Limitations of the study include the difficulty in separating cardiotoxicity of drugs and the influence of stem cells. An additional test carried out after high-dose chemotherapy and before transplantation could help in this case. However, as mentioned above, in the transplantation center, patients were temporary isolated.

The next limitation is not taking into account previous chemotherapy; however, in our opinion due to the diversity of the group and different types of chemotherapy used, it would make the article too large. The chemotherapy was different for each disease, based on standards, and anthracyclines were administered not exceeding the accepted maximum cumulative doses expressed in mg/m2. Simultaneously, we agree that it is possible that there may be a potential influence of the previous chemotherapy on the baseline FMD in our study.

Eventually, although our study includes some limitations, simultaneously it presents some unique and novel information. As the endothelial dysfunction is thought to be an early change, it would be reasonable to perform a longer follow-up research in such a population of patients suffering from hematologic neoplasms treated by stem cell transplantation.

Conclusions

In patients with hematopoietic malignancies undergoing high-dose chemotherapy followed by hematopoietic stem cell transplantation, endothelial function assessed by the flow-mediated dilatation was impaired in the tests performed after completion of the procedure, as compared to the tests performed directly before high-dose chemotherapy.

In the group of patients with hematopoietic malignancies, in the course of hematopoietic stem cell transplantation, application of fludarabine and cytarabine—Ara-C—and higher initial creatinine blood concentrations represent independent risk factors for the impairment of endothelial function expressed as decreased FMD value.

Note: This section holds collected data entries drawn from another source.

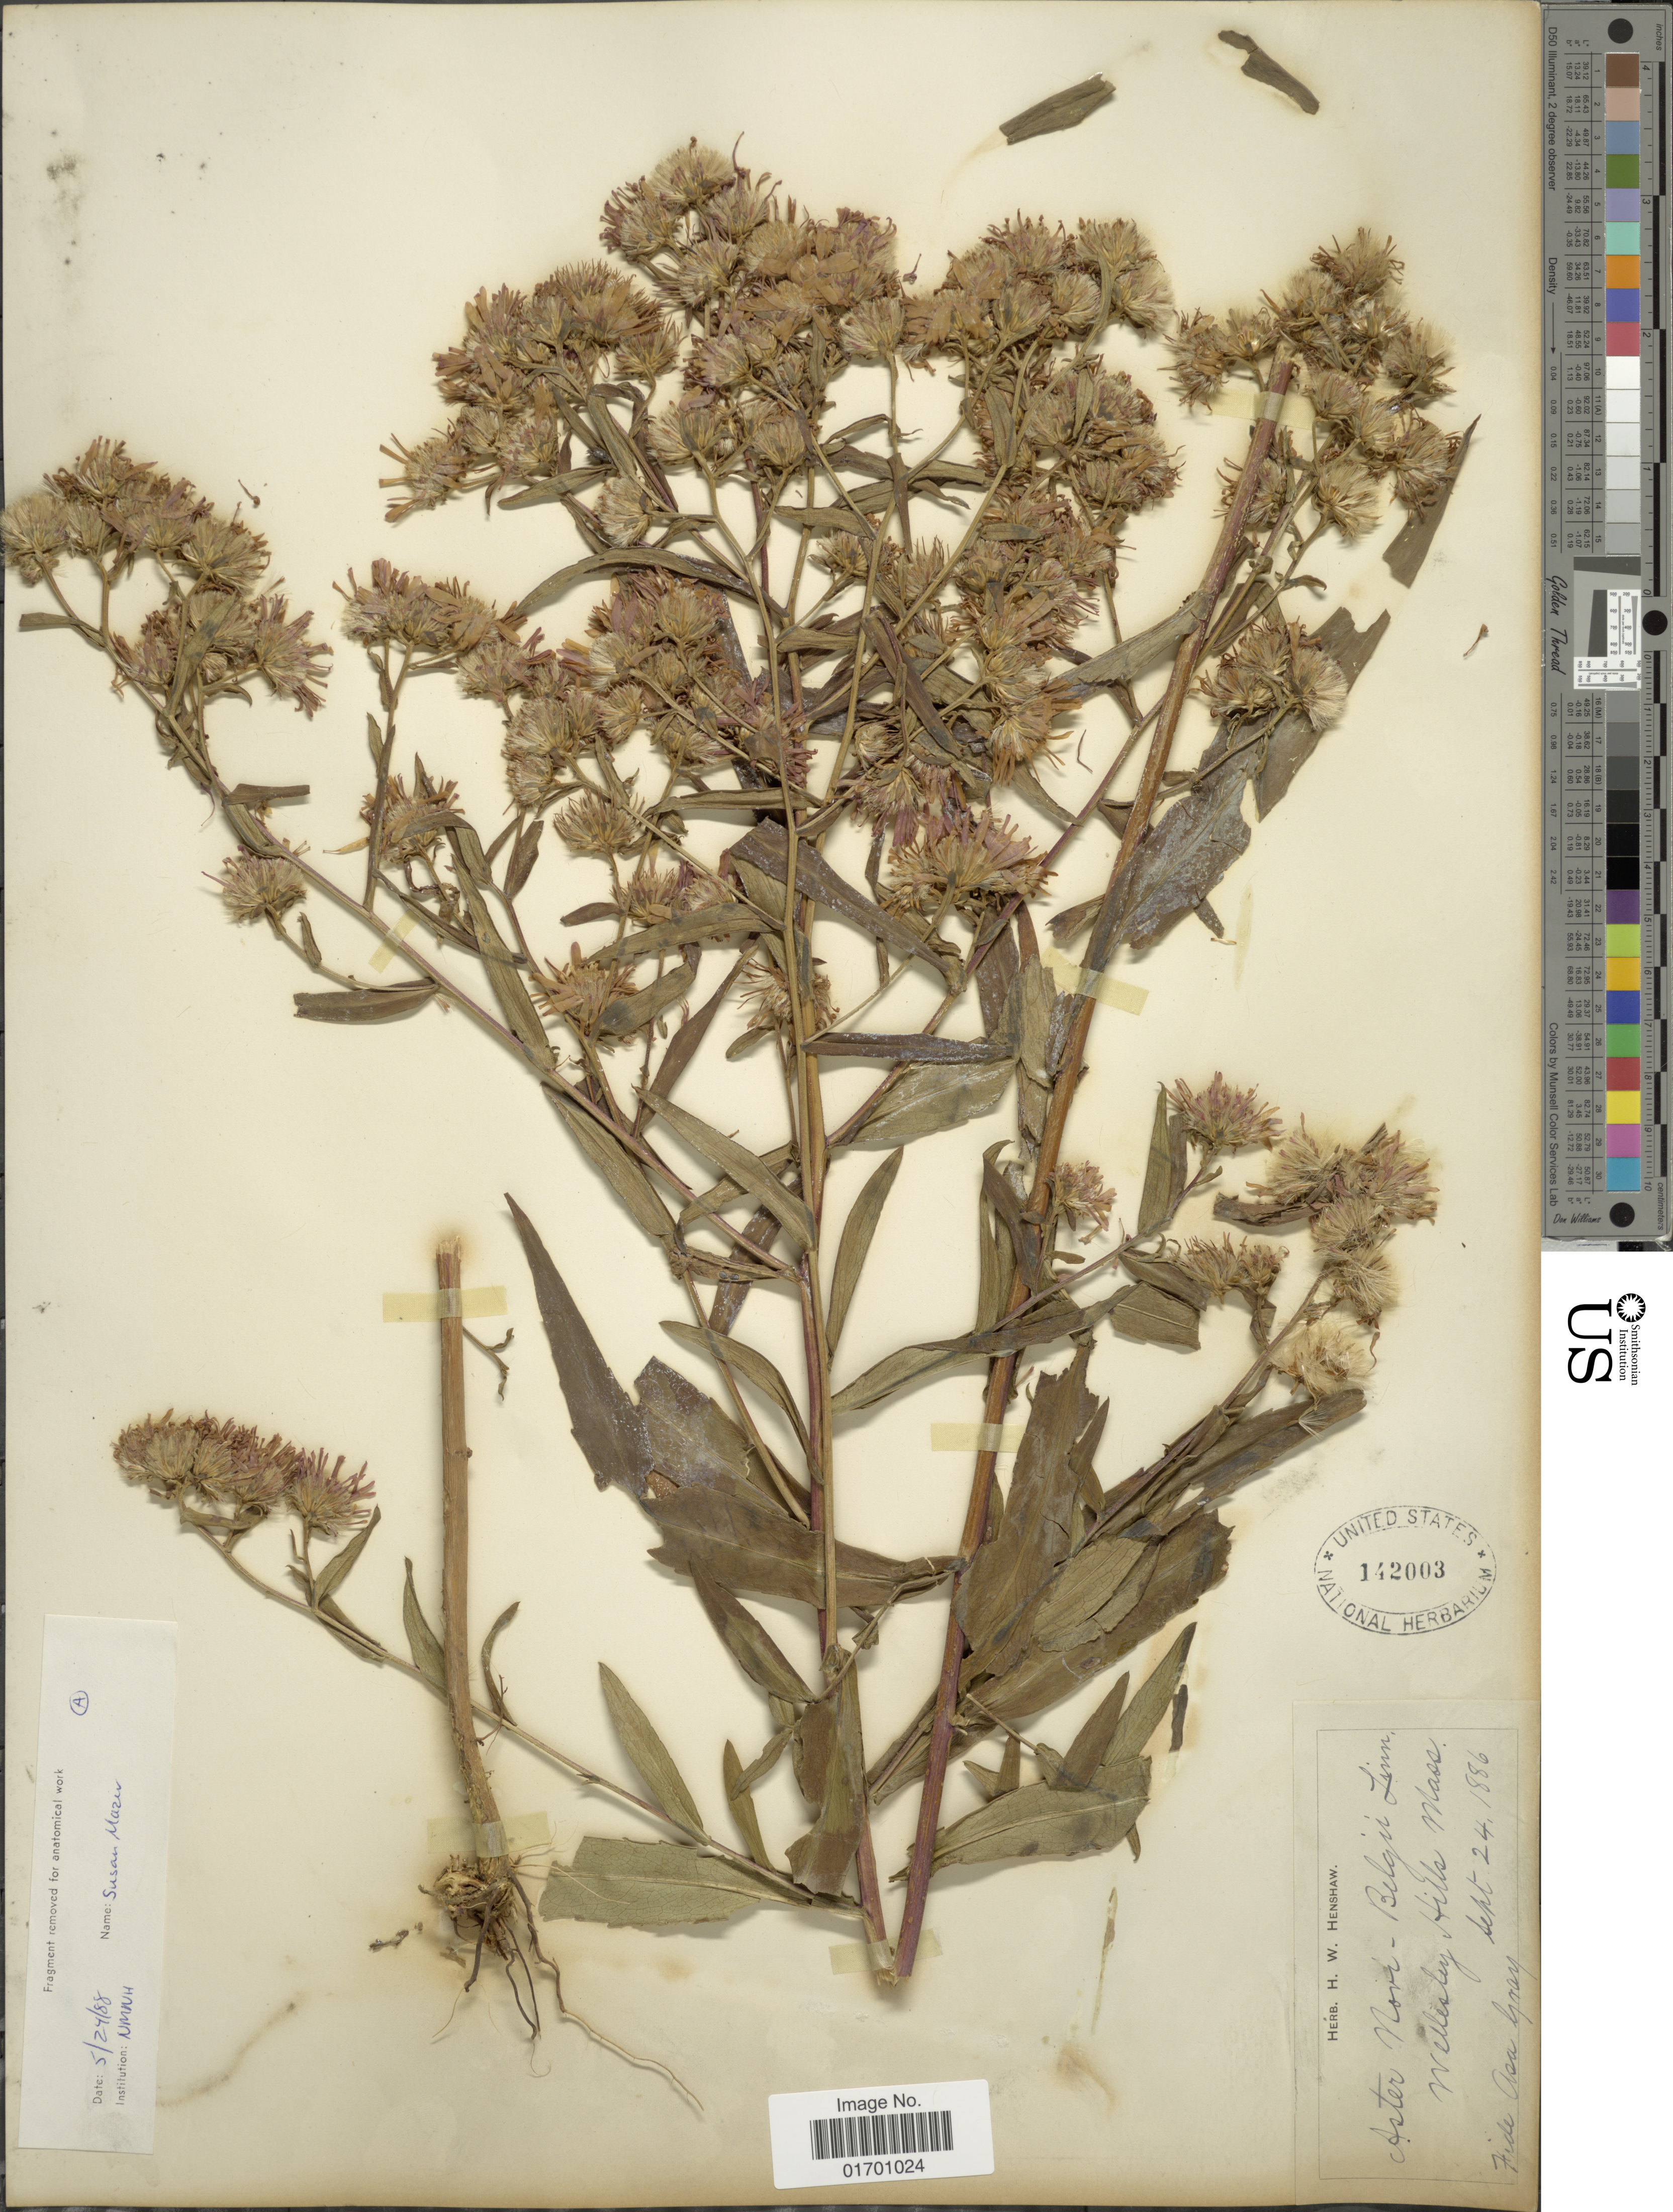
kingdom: Plantae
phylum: Tracheophyta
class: Magnoliopsida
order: Asterales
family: Asteraceae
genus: Symphyotrichum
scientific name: Symphyotrichum novi-belgii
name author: (L.) G.L. Nesom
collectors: A. Gray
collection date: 1886-09-24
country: United States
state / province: Massachusetts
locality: Wellesly Hills Mass.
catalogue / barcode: US 142003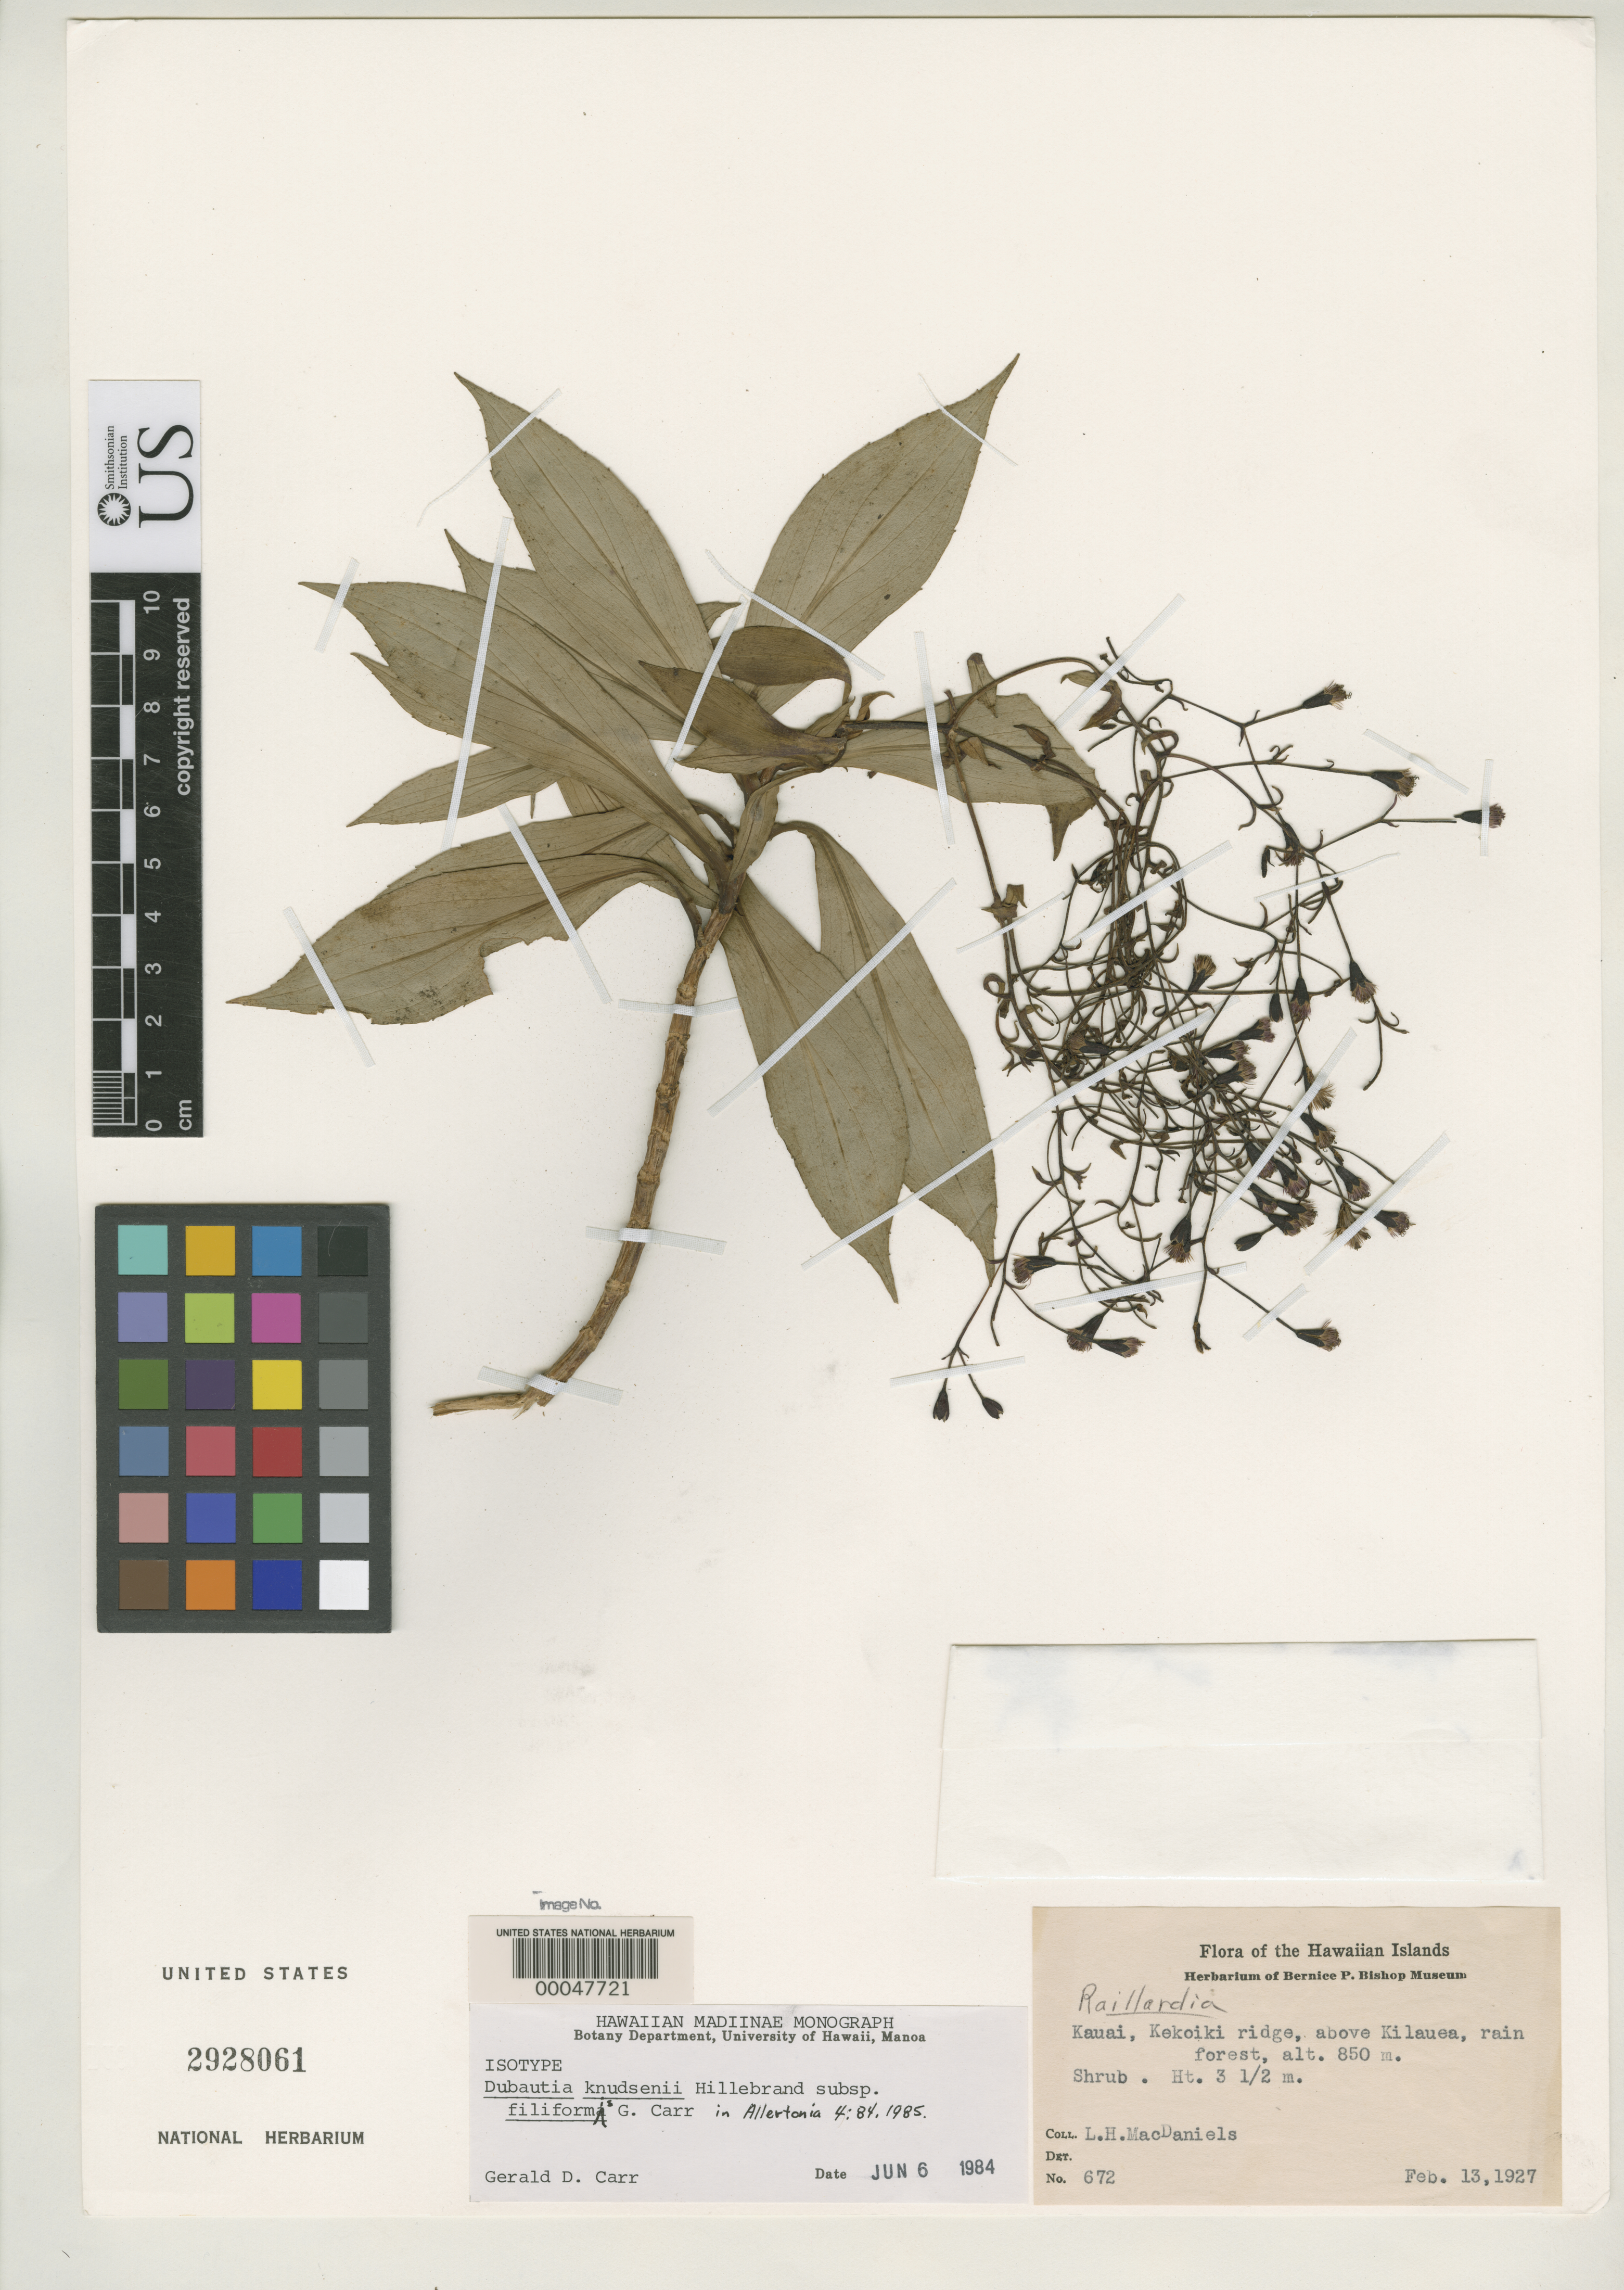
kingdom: Plantae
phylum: Tracheophyta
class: Magnoliopsida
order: Asterales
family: Asteraceae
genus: Dubautia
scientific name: Dubautia knudsenii subsp. filiformis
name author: G.D. Carr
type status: Isotype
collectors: L. H. MacDaniels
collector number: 672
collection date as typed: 13 Feb 1927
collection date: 1927-02-13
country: United States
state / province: Hawaii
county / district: Kauai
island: Kaua'i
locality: Kekoiki Ridge, above Kilauea.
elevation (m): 850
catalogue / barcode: US 2928061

Although, at the first sight, endothelial dysfunction found in patients with hematologic cancers after transplantation in a short-term observation period did not change the treatment regimens, as it seems to be a minor concern in seriously ill individuals, further studies are needed to check whether in long-term observation patients in which the endothelial dysfunction was present may be at higher risk of the developing cardiovascular events and deaths caused by them.